> [Document]
—————
Other potential areas of application for this method are in paleoclimatology, where missing information is a normal situation, in meteorology and climate science to predict and explore the dynamics between climate variables, or in crop modeling applications, where available datasets are frequently incomplete. In the future, we plan to include the use of Dynamic Bayesian Networks to estimate a variable’s values at different time steps considering the previous state values and new information [56,57].

3.3. Caveats

We used a complete dataset to create the model (structure and parameters); however, incomplete data is a common situation in the study area. Bayesian networks can deal with this situation by using learning algorithms for missing data, such as the Expectation-Maximization or Gradient Descent algorithms. Their implementation (in Netica) is similar to the steps described here using the Counting-Learning Algorithm [18,58,59].

It should also be kept in mind that if the model is used in a different region, or with data of a higher resolution, variable states such as the range and maximum and minimum values need to be adjusted to the new conditions. In addition, in a high-resolution analysis, the addition of topographic and location (latitude and longitude) variables to the model may become necessary, as altitude, for example, can influence relative humidity at a local scale [60,61] and location could capture the spatial variability of the climate variables in the region. Further adjustments would also be necessary if the time step is changed from monthly to weekly or daily. Lastly, even though we built the model to estimate relative humidity, this method is equally suited for inferring missing values for other climate variables.

4. Conclusions

In this paper, we describe the application of a Bayesian network to generate missing data of relative humidity based on its relationship to proxy variables. The procedure is simple, requires a low modeling effort, and ensures that the relationships between all climatic variables remain consistent throughout the process. The model shows a good performance estimating relative humidity, even in cases of uncertainty when proxy variables are missing. We conclude that Bayesian networks are a suitable tool for estimating relative humidity for agricultural planning, an essential and less-explored domain for the application of probabilistic graphical models.

Acknowledgments

This study was funded and supported by the Cluster of Excellence “Integrated Climate System Analysis and Prediction” (CliSAP, DFG-EXC177), the School of Integrated Climate System Sciences (SICSS), Kompetenzzentrum Nachhaltige Universität (KNU), and the Research Unit Sustainability and Global Change at the Universität Hamburg. The model (in Netica format) is available upon request to the corresponding author, and a simplified online version of the model is available in English and Spanish (https://dev.hed.cc/?s=HR).
—————
> [Provided information]
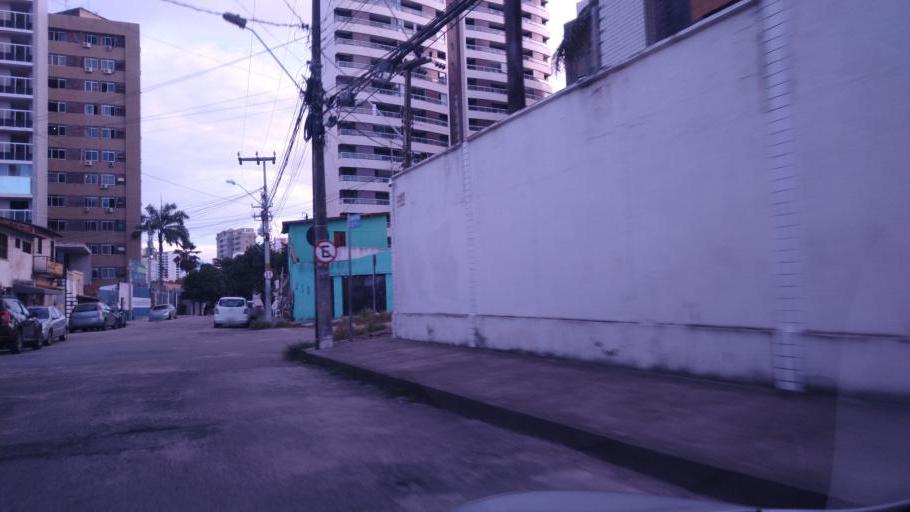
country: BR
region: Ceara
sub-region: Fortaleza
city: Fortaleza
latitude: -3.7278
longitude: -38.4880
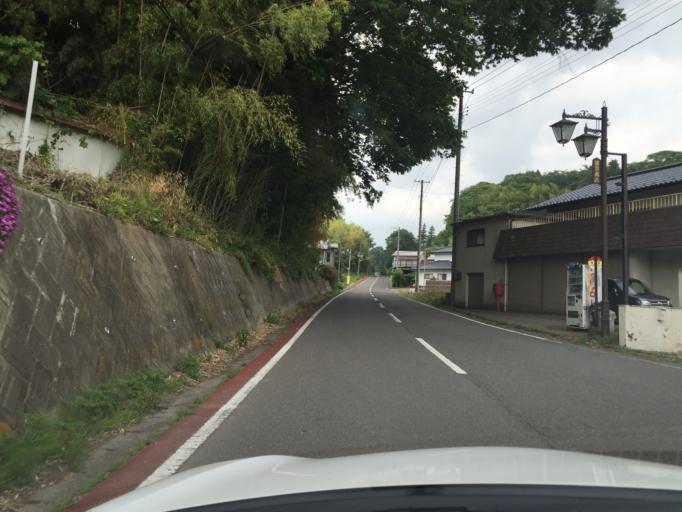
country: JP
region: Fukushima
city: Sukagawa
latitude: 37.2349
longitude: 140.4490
—————
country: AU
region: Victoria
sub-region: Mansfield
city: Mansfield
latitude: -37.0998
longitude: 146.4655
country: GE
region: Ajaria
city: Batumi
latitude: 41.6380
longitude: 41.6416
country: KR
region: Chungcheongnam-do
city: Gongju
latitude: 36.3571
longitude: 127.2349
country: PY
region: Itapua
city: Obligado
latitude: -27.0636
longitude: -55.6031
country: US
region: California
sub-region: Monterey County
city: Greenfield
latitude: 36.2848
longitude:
—————
> [Prompt]
Answer these questions from the humidity text:
1. Which two learning algorithms for missing data does it name?
2. What do the authors plan to include in future work?
3. In which languages is the simplified online version of the model available?
The rows come from a different source than the humidity text.

> [Expected answer]
1. Expectation-Maximization and Gradient Descent.
2. The use of Dynamic Bayesian Networks.
3. English and Spanish.